• _To-do item_
Reproduce verbatim the stretch of rows below from the line containing "## 1.6. 成员运算符" through the line containing "in | 如果在指定的序列中没有找到值返回true，否则返回false |", including both of those lines.

The data section start

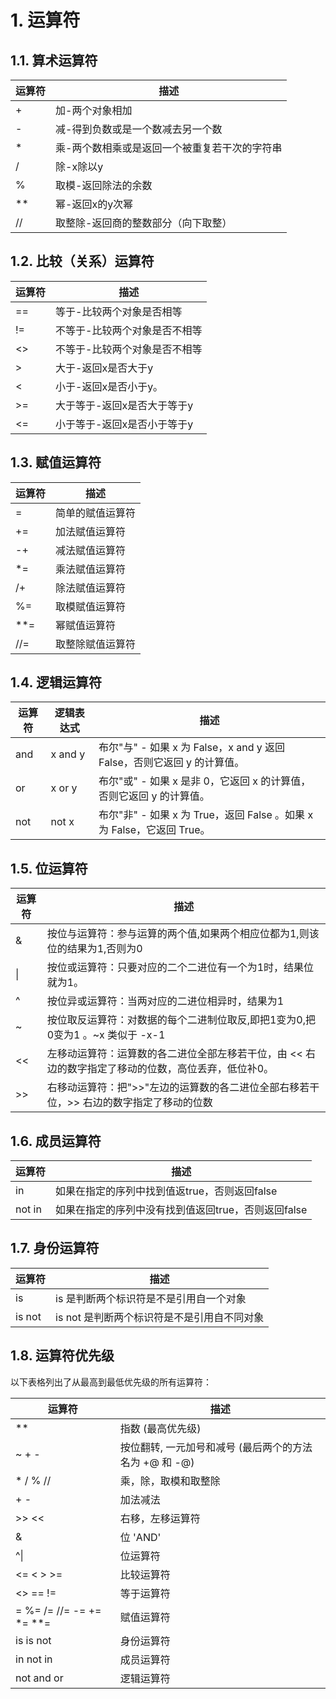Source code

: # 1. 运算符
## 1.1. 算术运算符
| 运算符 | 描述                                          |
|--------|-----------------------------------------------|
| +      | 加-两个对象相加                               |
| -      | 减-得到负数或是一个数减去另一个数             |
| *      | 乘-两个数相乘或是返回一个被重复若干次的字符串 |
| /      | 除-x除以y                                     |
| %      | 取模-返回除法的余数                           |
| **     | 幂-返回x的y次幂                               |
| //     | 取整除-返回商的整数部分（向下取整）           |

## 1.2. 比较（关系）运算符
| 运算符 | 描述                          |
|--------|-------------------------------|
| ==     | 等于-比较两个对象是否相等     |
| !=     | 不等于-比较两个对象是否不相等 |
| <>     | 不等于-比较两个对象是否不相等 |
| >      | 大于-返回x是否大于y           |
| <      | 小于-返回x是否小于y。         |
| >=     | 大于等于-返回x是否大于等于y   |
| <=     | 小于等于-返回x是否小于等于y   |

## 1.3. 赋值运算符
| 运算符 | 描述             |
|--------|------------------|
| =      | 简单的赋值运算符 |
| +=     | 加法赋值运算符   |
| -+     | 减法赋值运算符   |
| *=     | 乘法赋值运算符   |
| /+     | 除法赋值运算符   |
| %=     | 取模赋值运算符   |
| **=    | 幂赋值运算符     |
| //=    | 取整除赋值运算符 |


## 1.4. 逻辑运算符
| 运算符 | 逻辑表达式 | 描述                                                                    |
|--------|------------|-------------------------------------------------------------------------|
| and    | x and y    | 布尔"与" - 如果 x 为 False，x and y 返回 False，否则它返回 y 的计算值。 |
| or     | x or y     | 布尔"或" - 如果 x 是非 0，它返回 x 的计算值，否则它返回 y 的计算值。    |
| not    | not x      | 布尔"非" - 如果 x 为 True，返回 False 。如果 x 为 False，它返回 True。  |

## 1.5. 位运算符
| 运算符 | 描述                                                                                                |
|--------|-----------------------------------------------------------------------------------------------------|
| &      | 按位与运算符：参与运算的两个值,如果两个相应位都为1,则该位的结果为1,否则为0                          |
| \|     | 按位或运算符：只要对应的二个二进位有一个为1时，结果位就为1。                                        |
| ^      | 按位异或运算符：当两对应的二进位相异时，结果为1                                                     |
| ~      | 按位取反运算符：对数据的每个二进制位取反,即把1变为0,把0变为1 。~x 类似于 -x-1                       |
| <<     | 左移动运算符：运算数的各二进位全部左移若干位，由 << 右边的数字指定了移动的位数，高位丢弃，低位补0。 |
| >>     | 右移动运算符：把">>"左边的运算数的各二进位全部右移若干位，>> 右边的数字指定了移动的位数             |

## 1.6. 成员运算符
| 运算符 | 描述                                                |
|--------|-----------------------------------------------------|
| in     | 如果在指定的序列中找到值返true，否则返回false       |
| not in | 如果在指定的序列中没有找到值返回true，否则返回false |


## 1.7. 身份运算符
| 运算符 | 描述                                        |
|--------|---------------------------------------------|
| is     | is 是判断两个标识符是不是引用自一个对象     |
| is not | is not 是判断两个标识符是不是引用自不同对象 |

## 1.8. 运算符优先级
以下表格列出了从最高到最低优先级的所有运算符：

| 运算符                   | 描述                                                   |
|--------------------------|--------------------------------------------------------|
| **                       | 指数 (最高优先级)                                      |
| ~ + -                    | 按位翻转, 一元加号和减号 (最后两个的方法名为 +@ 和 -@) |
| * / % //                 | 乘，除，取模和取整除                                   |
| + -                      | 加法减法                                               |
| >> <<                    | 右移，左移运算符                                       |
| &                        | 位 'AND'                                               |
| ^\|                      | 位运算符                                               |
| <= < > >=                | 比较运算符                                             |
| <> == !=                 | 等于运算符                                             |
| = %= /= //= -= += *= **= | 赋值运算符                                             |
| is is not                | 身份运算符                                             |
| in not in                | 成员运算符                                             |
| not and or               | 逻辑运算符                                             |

The data section end
The data section start

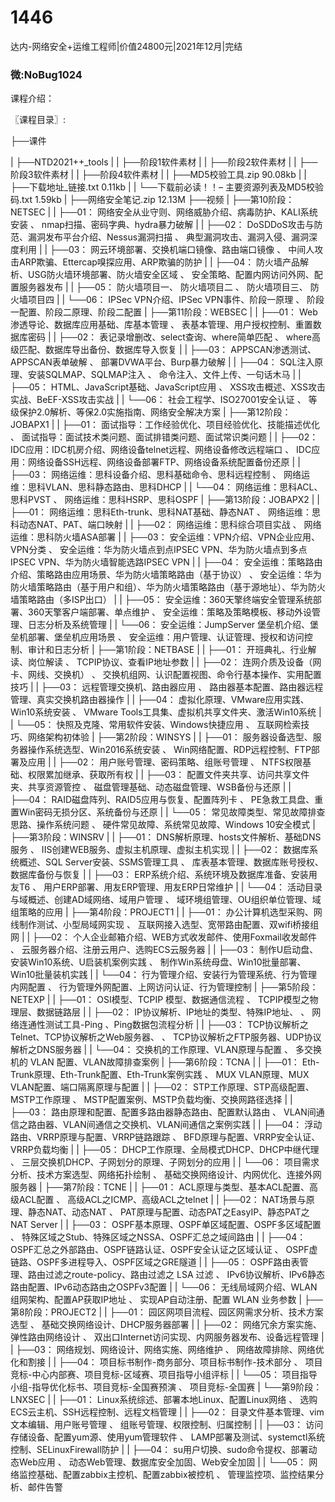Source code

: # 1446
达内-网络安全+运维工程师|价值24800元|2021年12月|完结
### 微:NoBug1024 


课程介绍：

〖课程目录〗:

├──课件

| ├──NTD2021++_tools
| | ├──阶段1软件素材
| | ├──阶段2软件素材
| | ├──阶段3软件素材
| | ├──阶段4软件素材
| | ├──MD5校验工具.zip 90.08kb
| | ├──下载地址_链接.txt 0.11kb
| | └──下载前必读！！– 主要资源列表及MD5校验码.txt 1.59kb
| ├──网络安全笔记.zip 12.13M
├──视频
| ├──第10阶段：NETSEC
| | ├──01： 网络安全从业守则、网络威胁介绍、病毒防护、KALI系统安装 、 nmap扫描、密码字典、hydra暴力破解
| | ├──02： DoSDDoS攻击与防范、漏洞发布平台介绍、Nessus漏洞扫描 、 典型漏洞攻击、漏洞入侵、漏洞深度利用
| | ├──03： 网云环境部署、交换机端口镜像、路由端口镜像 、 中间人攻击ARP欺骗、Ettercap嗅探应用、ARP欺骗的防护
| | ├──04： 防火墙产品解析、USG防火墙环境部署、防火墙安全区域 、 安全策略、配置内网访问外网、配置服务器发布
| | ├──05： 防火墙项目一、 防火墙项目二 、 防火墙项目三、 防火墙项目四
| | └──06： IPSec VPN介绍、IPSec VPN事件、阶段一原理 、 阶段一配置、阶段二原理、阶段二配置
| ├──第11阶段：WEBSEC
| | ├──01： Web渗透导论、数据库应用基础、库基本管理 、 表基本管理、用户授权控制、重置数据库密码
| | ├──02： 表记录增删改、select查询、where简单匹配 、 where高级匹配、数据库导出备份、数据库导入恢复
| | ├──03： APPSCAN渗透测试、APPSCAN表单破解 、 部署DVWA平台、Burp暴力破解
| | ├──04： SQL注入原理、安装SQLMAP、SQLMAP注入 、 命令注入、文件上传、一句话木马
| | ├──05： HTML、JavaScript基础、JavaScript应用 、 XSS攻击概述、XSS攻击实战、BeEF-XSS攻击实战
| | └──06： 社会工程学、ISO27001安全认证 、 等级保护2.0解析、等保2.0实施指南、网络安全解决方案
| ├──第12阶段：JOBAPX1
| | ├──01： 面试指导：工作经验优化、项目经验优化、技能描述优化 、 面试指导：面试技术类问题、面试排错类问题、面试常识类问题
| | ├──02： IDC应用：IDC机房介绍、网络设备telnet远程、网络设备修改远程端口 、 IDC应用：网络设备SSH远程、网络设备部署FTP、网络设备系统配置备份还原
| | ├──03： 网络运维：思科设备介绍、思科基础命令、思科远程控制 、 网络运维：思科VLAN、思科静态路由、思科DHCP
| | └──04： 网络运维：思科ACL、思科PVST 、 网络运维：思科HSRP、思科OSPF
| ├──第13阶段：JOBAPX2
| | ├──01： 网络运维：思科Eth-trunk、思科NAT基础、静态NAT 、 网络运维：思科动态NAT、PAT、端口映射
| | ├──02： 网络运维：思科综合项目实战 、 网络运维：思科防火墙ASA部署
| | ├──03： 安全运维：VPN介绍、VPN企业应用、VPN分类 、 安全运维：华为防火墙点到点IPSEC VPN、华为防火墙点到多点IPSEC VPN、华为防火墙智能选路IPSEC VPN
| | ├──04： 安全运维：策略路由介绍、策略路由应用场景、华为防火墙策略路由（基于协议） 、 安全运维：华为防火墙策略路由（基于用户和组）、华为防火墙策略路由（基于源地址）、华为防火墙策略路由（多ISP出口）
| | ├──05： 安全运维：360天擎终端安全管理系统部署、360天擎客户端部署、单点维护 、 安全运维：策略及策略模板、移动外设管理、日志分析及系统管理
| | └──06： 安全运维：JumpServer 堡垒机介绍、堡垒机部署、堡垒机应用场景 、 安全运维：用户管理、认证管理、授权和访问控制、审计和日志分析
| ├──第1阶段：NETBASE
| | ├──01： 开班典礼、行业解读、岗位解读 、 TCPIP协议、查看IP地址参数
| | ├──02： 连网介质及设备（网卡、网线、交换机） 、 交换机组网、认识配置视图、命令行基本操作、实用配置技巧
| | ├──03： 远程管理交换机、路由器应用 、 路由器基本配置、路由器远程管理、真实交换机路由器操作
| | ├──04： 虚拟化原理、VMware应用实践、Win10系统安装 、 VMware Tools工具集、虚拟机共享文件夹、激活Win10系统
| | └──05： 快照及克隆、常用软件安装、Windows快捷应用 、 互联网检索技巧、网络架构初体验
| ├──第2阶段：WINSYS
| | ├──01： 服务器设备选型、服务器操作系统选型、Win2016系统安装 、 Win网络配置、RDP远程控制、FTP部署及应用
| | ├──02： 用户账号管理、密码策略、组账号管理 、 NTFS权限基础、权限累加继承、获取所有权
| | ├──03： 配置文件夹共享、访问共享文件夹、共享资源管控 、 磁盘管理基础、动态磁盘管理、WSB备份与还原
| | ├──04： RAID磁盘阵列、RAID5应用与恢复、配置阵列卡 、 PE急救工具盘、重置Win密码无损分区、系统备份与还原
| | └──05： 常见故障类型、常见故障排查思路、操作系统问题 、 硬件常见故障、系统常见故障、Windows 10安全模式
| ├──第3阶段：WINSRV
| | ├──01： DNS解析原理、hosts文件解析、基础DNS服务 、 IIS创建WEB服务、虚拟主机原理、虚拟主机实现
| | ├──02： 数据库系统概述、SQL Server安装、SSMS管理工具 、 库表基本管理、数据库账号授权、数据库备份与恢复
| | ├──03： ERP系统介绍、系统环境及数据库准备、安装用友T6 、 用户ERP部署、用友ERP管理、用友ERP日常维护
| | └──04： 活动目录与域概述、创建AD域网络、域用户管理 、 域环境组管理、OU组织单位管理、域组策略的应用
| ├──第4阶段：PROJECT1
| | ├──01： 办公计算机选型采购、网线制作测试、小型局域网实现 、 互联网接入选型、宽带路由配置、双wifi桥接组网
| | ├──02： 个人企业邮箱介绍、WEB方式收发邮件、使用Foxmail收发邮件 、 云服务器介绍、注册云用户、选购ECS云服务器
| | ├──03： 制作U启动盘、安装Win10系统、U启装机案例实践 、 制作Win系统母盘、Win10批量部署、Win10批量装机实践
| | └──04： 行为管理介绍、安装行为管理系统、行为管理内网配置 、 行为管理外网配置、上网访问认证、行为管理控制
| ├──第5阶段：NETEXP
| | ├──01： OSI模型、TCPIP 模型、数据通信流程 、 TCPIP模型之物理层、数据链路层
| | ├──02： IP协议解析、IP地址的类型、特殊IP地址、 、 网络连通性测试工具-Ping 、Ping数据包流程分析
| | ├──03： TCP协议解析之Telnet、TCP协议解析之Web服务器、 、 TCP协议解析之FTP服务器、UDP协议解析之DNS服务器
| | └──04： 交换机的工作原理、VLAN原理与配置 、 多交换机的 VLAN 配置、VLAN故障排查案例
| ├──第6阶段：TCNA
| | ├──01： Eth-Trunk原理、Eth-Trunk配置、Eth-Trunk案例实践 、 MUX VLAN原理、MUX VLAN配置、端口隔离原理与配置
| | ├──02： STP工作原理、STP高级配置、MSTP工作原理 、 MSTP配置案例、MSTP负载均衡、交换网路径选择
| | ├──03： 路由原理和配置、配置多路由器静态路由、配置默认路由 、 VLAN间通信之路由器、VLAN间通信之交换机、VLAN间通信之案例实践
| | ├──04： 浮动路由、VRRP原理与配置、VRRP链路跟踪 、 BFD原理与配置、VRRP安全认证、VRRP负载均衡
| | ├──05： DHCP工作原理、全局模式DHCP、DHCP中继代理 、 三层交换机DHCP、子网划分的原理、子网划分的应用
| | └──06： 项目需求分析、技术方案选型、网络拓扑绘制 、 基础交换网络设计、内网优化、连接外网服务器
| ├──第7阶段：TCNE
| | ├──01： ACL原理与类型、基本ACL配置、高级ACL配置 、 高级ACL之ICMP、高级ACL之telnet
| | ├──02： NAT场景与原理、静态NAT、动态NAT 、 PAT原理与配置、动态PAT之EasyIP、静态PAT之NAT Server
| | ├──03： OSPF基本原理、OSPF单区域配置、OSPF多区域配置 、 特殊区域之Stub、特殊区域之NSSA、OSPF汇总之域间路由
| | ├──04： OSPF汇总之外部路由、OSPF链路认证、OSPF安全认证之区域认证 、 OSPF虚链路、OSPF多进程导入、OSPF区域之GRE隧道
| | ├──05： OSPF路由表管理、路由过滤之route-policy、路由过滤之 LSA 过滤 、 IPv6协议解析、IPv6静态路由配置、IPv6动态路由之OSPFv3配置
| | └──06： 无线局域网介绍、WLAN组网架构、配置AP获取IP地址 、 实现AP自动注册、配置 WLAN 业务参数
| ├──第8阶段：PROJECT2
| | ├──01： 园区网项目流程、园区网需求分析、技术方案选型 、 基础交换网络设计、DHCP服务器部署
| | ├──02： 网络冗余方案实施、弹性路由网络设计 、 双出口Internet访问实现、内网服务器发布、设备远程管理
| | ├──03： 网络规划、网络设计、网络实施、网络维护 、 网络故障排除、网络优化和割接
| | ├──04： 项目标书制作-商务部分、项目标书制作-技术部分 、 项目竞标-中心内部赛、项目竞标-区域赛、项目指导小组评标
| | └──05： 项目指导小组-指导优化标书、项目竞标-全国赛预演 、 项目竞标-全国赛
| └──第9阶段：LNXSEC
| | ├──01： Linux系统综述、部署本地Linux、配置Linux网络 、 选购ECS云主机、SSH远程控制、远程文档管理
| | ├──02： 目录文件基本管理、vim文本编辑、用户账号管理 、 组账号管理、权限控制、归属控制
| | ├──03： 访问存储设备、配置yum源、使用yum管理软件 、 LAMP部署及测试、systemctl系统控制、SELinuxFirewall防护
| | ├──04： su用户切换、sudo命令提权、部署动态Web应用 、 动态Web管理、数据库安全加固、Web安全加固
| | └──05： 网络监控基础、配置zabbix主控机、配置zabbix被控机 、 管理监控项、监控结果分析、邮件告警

The data section end
The data section start

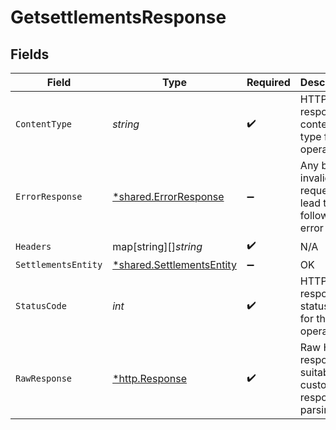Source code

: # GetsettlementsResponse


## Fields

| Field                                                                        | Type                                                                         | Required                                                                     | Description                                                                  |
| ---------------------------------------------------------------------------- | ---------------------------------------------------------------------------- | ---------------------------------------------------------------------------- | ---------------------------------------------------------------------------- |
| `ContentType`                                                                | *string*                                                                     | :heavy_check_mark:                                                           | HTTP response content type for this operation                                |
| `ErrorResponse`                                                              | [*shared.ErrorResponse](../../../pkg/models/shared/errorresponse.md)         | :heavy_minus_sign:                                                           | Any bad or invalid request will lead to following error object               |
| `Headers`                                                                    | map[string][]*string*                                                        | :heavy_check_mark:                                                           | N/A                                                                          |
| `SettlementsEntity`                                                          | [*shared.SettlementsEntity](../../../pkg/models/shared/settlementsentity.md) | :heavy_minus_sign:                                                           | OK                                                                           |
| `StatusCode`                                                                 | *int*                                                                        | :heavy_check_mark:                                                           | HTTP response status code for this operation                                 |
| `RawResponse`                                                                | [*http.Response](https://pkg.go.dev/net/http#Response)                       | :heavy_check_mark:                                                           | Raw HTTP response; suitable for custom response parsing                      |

The data section end

• _Exercise result_
## 1.6. 成员运算符
| 运算符 | 描述                                                |
|--------|-----------------------------------------------------|
| in     | 如果在指定的序列中找到值返true，否则返回false       |
| not in | 如果在指定的序列中没有找到值返回true，否则返回false |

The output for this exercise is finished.